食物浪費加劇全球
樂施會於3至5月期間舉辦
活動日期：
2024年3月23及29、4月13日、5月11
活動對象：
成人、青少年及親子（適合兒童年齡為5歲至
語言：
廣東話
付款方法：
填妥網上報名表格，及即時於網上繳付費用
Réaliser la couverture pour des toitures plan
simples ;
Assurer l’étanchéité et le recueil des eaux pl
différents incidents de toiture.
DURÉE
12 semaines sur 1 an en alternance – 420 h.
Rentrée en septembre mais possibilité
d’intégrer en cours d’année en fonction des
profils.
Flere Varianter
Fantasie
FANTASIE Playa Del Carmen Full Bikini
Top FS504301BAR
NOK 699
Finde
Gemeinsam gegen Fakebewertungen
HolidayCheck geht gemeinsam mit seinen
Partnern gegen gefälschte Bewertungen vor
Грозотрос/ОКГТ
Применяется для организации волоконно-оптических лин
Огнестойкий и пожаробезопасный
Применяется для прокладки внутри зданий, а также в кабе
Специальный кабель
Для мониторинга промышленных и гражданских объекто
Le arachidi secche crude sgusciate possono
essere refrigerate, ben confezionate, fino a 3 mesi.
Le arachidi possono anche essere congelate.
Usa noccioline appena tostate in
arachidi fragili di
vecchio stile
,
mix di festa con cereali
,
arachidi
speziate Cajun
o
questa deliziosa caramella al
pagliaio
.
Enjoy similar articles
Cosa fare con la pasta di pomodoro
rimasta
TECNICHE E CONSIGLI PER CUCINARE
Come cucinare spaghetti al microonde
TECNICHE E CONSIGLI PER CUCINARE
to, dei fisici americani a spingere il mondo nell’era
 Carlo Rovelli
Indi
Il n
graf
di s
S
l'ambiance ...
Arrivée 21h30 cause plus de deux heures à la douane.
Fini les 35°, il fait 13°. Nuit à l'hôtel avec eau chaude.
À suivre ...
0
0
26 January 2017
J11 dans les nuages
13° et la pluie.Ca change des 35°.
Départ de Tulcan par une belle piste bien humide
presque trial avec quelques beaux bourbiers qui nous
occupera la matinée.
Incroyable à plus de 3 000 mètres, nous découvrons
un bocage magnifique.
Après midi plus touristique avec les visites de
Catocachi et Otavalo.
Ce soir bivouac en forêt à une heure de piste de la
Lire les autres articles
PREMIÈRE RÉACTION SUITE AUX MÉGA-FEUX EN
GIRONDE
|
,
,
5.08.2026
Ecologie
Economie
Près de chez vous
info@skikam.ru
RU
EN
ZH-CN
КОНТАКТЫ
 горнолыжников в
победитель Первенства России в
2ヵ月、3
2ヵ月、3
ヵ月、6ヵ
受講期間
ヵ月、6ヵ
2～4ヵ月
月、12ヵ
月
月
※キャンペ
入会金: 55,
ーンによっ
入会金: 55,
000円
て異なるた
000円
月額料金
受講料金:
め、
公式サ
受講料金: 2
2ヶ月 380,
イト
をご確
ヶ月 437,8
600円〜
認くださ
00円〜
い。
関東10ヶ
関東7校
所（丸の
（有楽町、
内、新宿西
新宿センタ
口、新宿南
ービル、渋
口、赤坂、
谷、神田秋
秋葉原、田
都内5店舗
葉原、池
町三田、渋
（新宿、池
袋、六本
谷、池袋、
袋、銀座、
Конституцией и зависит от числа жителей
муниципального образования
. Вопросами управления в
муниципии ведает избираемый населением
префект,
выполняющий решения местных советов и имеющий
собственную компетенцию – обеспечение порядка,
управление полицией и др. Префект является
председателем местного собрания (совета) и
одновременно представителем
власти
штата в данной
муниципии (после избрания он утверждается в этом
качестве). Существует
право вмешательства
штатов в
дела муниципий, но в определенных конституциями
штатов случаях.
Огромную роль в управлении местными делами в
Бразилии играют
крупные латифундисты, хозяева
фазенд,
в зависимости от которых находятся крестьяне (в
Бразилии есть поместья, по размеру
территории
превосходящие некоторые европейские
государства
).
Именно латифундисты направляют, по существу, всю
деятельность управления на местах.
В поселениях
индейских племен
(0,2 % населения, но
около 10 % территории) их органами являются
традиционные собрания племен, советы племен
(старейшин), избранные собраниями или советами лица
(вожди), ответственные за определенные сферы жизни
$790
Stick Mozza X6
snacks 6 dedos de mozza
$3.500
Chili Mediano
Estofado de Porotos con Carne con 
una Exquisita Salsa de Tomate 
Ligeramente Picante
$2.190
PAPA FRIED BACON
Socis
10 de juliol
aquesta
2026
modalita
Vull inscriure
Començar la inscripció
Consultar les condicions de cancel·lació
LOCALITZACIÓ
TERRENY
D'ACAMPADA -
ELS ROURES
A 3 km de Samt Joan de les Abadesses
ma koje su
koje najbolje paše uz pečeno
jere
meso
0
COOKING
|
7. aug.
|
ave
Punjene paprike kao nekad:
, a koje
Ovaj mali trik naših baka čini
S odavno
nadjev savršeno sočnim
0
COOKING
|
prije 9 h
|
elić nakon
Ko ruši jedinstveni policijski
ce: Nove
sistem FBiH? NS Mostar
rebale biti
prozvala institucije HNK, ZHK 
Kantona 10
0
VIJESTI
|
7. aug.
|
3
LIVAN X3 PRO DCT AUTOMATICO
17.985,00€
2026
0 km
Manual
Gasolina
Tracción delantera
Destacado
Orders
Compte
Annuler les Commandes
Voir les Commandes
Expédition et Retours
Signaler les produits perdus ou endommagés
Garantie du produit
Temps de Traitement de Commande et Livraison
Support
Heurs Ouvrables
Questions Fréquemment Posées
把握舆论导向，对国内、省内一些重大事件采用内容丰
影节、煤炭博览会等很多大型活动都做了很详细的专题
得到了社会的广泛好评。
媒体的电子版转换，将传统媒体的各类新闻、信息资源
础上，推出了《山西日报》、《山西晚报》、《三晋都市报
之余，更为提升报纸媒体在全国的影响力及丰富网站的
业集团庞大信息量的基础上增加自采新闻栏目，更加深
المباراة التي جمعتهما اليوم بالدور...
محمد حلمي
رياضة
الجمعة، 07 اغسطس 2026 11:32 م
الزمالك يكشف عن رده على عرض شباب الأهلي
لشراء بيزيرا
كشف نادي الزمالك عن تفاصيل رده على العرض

▸ TRY IT: Reproduce the records above word for word, starting at their first line and ending with the line that contains "HolidayCheck geht gemeinsam mit seinen", both included.

▸ TASK RESPONSE:
食物浪費加劇全球
樂施會於3至5月期間舉辦
活動日期：
2024年3月23及29、4月13日、5月11
活動對象：
成人、青少年及親子（適合兒童年齡為5歲至
語言：
廣東話
付款方法：
填妥網上報名表格，及即時於網上繳付費用
Réaliser la couverture pour des toitures plan
simples ;
Assurer l’étanchéité et le recueil des eaux pl
différents incidents de toiture.
DURÉE
12 semaines sur 1 an en alternance – 420 h.
Rentrée en septembre mais possibilité
d’intégrer en cours d’année en fonction des
profils.
Flere Varianter
Fantasie
FANTASIE Playa Del Carmen Full Bikini
Top FS504301BAR
NOK 699
Finde
Gemeinsam gegen Fakebewertungen
HolidayCheck geht gemeinsam mit seinen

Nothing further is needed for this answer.